3) An array of good parameter sets that are returned during the first calls to
brown(), so the algorithm doesn't have to search a too big parameter space.
4) Setting default parameters to 0.0;-0.7;0.7;-0.1;0.1;0.0
Version 3.08 - 2015.08.21
-------------------------
Fixed correct marking of ambiguous examples.
Version 3.07 - 2015.08.21
-------------------------
Fixed option -b, which was broken due to previous changes.
Version 3.06 - 2015.08.20
-------------------------
Removed "whereof used for training <number>" in report + other improvements.
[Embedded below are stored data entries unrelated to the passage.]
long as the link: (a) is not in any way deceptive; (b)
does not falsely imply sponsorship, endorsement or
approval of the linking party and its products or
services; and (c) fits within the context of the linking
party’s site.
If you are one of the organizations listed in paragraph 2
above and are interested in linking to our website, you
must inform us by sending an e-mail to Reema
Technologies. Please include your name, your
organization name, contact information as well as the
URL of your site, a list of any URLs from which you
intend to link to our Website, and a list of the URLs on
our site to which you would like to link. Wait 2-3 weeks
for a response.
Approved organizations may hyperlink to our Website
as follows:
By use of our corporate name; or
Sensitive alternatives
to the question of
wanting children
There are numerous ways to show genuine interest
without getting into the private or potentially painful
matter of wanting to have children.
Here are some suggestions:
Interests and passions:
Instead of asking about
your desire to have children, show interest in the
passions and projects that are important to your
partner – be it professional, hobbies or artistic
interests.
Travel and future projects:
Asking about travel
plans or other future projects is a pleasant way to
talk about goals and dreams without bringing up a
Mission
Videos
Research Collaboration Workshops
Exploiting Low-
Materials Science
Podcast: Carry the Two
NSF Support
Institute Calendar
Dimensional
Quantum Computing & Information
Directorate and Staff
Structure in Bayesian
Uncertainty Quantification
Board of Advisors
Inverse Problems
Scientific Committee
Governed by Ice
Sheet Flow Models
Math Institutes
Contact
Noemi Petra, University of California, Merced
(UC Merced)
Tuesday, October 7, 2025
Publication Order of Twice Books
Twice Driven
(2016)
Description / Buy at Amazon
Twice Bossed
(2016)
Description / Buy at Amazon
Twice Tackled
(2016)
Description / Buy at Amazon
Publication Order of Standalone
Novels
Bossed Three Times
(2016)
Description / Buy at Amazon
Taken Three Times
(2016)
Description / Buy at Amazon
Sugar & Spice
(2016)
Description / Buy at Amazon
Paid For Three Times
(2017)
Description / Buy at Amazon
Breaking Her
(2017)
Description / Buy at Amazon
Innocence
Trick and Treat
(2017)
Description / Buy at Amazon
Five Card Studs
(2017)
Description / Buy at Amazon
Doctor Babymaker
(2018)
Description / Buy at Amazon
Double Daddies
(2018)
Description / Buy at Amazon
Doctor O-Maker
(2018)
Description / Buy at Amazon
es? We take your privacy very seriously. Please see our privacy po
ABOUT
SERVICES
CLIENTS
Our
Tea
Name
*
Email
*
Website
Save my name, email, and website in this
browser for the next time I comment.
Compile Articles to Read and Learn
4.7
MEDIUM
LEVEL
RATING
Reinserted functionality that marks control answer as ambiguous (one out of
multiple correct answers).
Version 3.05 - 2015.08.19
-------------------------
Undid last changes. Solved problem bu cutting path part off before
constructing file names.
Version 3.04 - 2015.08.19
-------------------------
Generated parameter file is named with ".parms" suffix. Before, the name
had "parms." prefix. Same for flexrules: ".flexrules" suffix instead of
"flexrules." prefix.
Version 3.03 - 2015.08.17
-------------------------
When testing with clumped test data (i.e. homographs and/or unrelated words
with same looking lemma combined in clusters, using empty lines between
clusters) lines that have same full form and same lemma (but e.g.,
different word classes) are reduced to a single line. (Only full form and
lemma are taken into account when testting.) This reduction already happened
in previous versions for unclustered test data. This change can have some
influence on the evaluation, because duplicates often are 'easy' cases,
so the reported precision is expected to be somewhat lower than previously.
Version 3.00 - 2015.08.13
-------------------------
Improved user interface, fewer files in temporary directory. Defaults
for some options changed. You need only provide a single option,
-i <full-form/lemma file>, whereafter affixtrain computes optimal
parameters for reducing the size of a trained tree (locally) maximally
for the provided training data. Then affixtrain validates the results
both with OOV and vocabulary words. Finally affixtrain produces
flexrule files using all training data.
In a separate run, using option -b, a flexrule file can be pretty printed
and converted to a Bracmat file (another text format). Optionally a list
of words can be lemmatised.
There is still some dead wood removal and code rationalizing to do.
Version 2.28 - 2015.08.06
-------------------------
"Zero-length" lemmas are excluded from proposed list of possible lemmas.
Version 2.26 - 2015.07.16
-------------------------
Started changelog.
Current state of affixtrain:
1. Testing with training data gives zero incorrectly lemmatized words. This is
as at always should have been, but it wasn't 100% the case until now.
2. Unlimited ambiguity is allowed. The first versions of affixtrain could
handle at most two lemmas per word form. After introducing a new flexrule
file format, this limitation is gone.
3. When running affixtrain, a parameter file is created that documents what
was done. Any test results are added at the end. These results can help
decide which pruning threshold (also called cutoff) is optimal for
lemmatization of OOV words. (You probably want to use the optional
dictionary if you choose to use pruned flexrules.)